Wheat (hard and soft), when milled at home, provides a long list of nutrients.
Gluten-Free
Amaranth is a gluten-free seed that behaves like a grain. Because of its tiny seed-like size, grind amaranth in a handmill or clean coffee grinder.
Don’t underestimate the small seed; it is a powerhouse of nutrients. Amaranth is high in essential amino acids, which earns this seed the name “super-grain.”
Millet, gluten-free grain, which probably makes you think of birdseed, right? In Africa, millet showcases as one of the most nutrient-dense foods available.
And we feed it to the birds?
Because millet does not contain gluten, it is not suitable for bread baking, unless, of course, you mix it with other glutinous grains. Millet’s high protein and magnesium content make this grain superb as a warm breakfast cereal.

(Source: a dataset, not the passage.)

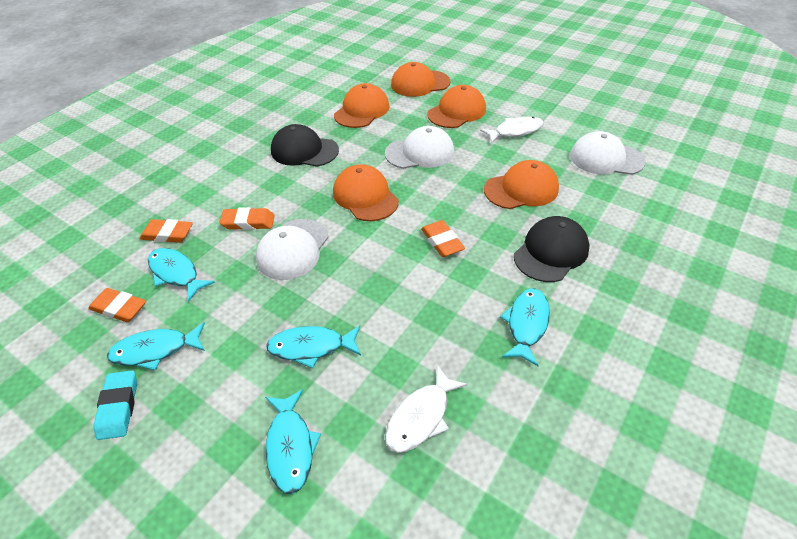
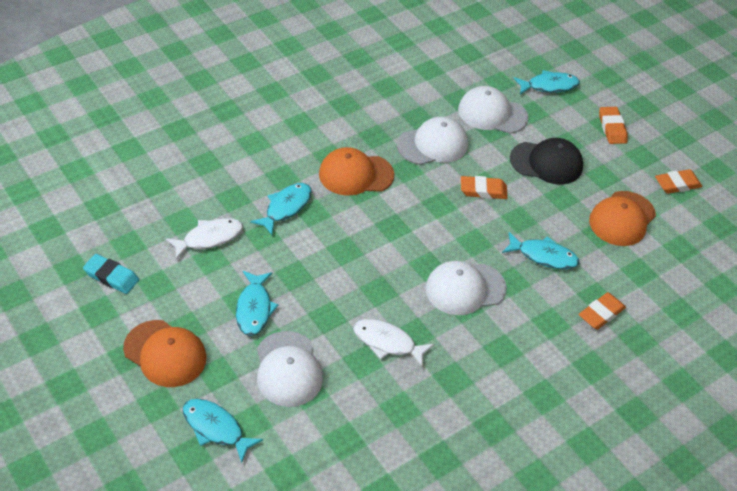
black cap: [271,124,339,167] [514,216,590,282] = 2 -> [510,138,583,185] = 1
orange cap: [333,164,399,221] [334,83,390,128] [391,62,451,97] [427,85,486,128] [484,160,559,209] = 5 -> [123,320,207,387] [319,147,394,196] [589,191,656,246] = 3
white cap: [256,219,329,280] [385,126,454,169] [570,131,645,175] = 3 -> [257,331,323,407] [397,117,468,165] [426,261,507,315] [458,86,528,134] = 4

Oats (generally gluten-free but suspect to cross-contamination in processing) are high in protein, cholesterol-fighting amounts of fiber, immune-boosting components, and healthy fats, so let’s be fair and call oats a superfood.
- Whole oats are groats.
- Steel-cut, Irish/Scottish oats ( two regions hospitable to growing conditions needed for this grain) are chopped oats.
- Rolled oats/old-fashioned oats are pressed into flakes.

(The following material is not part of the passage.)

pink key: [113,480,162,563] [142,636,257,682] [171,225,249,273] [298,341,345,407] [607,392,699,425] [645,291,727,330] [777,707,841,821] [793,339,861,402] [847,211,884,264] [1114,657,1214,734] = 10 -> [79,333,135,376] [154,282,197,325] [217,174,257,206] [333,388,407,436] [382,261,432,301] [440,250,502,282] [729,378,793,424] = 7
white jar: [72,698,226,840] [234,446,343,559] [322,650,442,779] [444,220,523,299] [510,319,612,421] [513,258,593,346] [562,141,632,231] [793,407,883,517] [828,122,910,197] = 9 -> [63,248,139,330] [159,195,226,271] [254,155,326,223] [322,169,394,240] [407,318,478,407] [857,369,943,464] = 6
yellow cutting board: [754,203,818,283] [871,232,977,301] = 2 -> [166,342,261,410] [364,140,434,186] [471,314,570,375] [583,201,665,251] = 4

It is best to avoid quick oats (chopped and processed) altogether.
Quinoa, known for its nutritional prowess, can be milled in a standard grain mill.
Rice has long been the gluten-free go-to grain. For baking, select the long and medium grain brown rice variety.
Teff, a tiny millet-like Ethiopian grain. Mill teff in a coffee grinder or slowly poured them into a grain mill.
Equipment
Milling grain at home takes very little equipment. The initial investment is expensive, but over the long haul, you will save money by making bread and baked goods at home.
- Grain Mill
- Bread machine (optional)
- Airtight, food-safe 2-5-gallon buckets with a gamma seal lid
- Coffee/spice grinder
- Proofing baskets (optional)
Milling grain at home
Bread and baked goods made from freshly milled grain should reclaim a place at our table again. If we look at what industrially prepared food has done to our health, we might begin to consider cultivating new rhythms and practices in our kitchen that promote health.